Page-level text extractions:
• • • • • • •
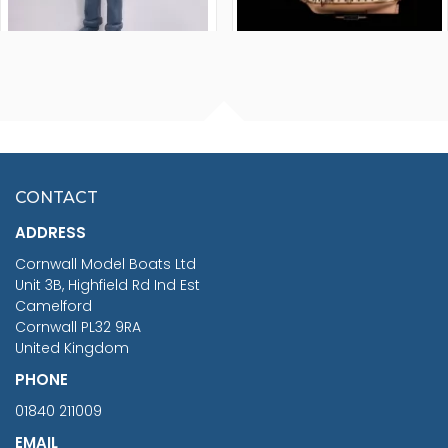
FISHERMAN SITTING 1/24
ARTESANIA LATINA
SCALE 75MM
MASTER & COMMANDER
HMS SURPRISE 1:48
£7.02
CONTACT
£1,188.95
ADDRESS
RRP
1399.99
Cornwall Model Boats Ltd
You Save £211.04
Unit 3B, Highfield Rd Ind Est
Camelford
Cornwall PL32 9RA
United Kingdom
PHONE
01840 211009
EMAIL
• • • • • • •
Problem description ▸ Note every line above where the string "Cornwall" shows up, and copy those lines.

Solution for this task ▸
Cornwall Model Boats Ltd
Cornwall PL32 9RA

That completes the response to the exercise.